Why is This Insider Buying Valhi?
Soroush is a member of The Motley Fool Blog Network -- entries represent the personal opinion of the blogger and are not formally edited.
Insider trading sentiment is an underrated, underreported form of investment analysis that allows the average Joe to peek under the hood of a publicly traded company’s management, though it only allows for a dichotomous conclusion to be drawn: bull or bear. In most cases, insider buying activity is the most consistent indicator, as there are many reasons for corporate executives to sell shares, but only one reason to buy. Over the past decade, a respectable group of empirical researchers – Lakonishok in 2001, Jeng in 2003, and Metrick in 2003 – has found that, on average, investors who mimic the buying behavior of corporate insiders can beat the market by 6.4 percent a year, risk-adjusted. Aside from these strategies, there aren’t many tactics that can duplicate this success. Below is one such stock that has seen a round of insider buying in recent months.
Valhi, Inc. (NYSE: VHI)
Valhi is essentially a holding company that owns several different subsidiaries in the chemicals, hardware, and waste management businesses. Since the start of the summer, shares of VHI have lost 37.9%, falling flatter than the basic materials sector (-8.7%), and competitors like Basf SE at -13.2%, EI du Pont de Nemours (NYSE: DD) at -7.02%, Air Products & Chemicals (NYSE: APD) at -5.7%, and Eastman Chemical (NYSE: EMN) at -4.4%. Interestingly, the company’s Chairman, Harold C. Simmons, has been buying Valhi in droves throughout these declines.

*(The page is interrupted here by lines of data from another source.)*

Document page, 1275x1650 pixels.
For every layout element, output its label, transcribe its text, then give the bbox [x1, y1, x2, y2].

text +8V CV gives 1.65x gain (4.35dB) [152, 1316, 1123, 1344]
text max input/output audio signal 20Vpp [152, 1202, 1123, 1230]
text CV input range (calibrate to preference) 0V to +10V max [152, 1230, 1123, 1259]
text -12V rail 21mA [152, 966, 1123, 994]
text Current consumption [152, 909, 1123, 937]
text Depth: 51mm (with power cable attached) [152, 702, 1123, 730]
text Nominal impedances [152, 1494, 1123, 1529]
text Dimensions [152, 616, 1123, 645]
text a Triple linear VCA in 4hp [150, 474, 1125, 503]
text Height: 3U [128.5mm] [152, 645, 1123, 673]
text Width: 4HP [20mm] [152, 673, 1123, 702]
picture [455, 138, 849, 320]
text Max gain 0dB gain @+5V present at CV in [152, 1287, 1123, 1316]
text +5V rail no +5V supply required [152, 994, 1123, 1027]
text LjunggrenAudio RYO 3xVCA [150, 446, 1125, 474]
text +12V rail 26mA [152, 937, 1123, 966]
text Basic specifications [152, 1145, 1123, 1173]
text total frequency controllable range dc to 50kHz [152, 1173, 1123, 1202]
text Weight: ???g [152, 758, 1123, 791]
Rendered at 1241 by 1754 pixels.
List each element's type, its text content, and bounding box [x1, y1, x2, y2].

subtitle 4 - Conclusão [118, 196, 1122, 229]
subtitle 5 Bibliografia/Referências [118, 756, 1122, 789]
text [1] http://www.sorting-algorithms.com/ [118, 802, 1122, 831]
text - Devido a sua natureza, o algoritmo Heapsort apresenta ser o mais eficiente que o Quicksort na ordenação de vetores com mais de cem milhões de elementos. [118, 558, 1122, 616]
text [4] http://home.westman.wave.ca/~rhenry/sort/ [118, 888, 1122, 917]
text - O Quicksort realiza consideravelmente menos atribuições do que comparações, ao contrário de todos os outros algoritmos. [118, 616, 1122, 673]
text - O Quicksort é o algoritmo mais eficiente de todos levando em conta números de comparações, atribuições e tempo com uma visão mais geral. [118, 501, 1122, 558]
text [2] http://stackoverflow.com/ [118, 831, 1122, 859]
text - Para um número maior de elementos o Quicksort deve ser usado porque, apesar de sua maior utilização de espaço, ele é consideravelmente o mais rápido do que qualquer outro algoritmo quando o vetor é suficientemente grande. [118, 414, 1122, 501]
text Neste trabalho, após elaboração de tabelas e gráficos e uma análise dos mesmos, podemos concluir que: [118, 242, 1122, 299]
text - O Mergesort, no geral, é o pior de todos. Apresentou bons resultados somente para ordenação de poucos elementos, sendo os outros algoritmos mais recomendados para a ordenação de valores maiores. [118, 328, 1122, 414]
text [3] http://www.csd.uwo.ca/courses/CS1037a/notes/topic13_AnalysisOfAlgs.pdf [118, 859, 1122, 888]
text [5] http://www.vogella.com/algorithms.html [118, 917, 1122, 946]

Simmons has held a stranglehold on Valhi since 1974, when he purchased the company with the fortunes he made from a drugstore empire in Texas the previous decade. Officially controlled by Simmons’ Contran Corporation, the magnate has used Valhi to acquire a range of down-and-out companies, from Kronos Worldwide to NL Industries. Unlike most corporate raiders, take Carl Icahn for instance, Simmons invests much more time and energy into his holdings, as he typically holds companies for multiple decades, turning floundering laggards like Amalgamated Sugar into industry leaders.
While Simmons has been quite the bull over the past year in general, the past few months have been especially active. Since April, he has purchased 115.823 shares of VHI for a total value of $2.34 million. These transactions have increased the Chairman’s total holdings of his company by nearly 10%. While the bears believe that this represents Simmons’ efforts at propping up his company’s share value, the numbers suggest that there may be some value here.
Since the recession, Valhi as a whole has seen its revenues grow at a rate of 10.7% a year, which is more impressive than the industry average (3.5%) and the likes of BASFY (5.7%), DD (6.7%), APD (-1.1%), and EMN (2.2%). Perhaps more impressive is the company’s efficiency, as it sports operating (24.8%) and net (11.8%) margins above the industry averages of 12.8% and 8.6% respectively. Expectedly, this has had a beneficial effect on Valhi’s bottom line, as it reported earnings of $0.64 last year, after reporting an EPS of just $0.14 in 2011. With a trailing-twelve months mark of $0.79, EPS is trending in the right direction, to say the least. It’s not all sunshine and rainbows; Valhi does sport a subpar cash conversion cycle (~30% slower than average), which essentially measures how quickly cash outflows are returned back to the company.
From a valuation standpoint, it still looks like the stock is oversold, as VHI is trading at a price-to-earnings ratio (14.0X) below the industry average (16.2X) and its own 3-year historical average (32.7X). Moreover, its price-to-cash flow ratio (21.4X) is slightly off its 3-year average (21.8X), even though operating cash flows have grown by 43.8% per annum post-recession.
WealthLift’s Sentiment Index rates Valhi as a hold, with the community’s users split on what the future will bring. The company reports its second quarter earnings on August 9th, so it would be wise to continually monitor this situation. If the company can deliver a positive earnings surprise, fairly valued shares of VHI would flirt with $13 a share. They currently trade in the $10 range.